[Data for review — start]

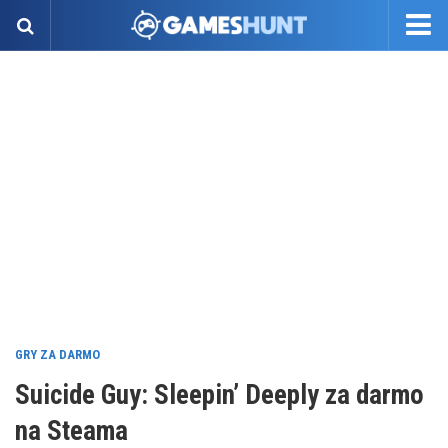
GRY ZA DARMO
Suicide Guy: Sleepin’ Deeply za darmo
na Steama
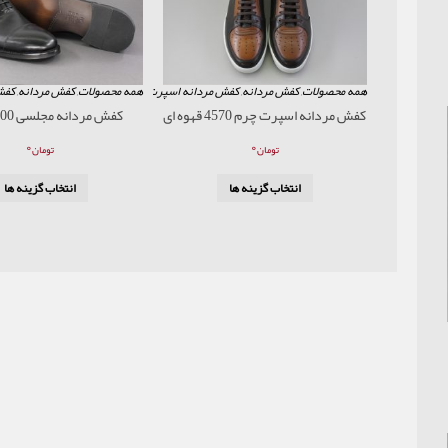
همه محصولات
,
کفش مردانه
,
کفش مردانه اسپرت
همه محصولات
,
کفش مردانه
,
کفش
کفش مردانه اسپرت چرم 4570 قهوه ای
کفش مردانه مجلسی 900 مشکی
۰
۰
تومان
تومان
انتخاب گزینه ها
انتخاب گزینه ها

[Data for review — finish]
[Data for review — start]

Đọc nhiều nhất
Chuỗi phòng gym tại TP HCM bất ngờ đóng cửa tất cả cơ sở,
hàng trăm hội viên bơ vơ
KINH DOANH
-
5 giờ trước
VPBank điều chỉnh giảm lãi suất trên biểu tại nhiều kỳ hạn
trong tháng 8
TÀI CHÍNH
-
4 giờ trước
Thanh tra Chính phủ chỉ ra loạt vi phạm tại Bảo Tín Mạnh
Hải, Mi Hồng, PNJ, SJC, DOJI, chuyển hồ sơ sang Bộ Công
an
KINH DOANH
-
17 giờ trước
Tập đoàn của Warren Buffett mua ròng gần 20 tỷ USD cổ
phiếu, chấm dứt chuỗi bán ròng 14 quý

[Data for review — finish]

_Work request_
Gather every line of the records that contains the word "ròng". The match is case-sensitive.

_Expected answer_
Tập đoàn của Warren Buffett mua ròng gần 20 tỷ USD cổ
phiếu, chấm dứt chuỗi bán ròng 14 quý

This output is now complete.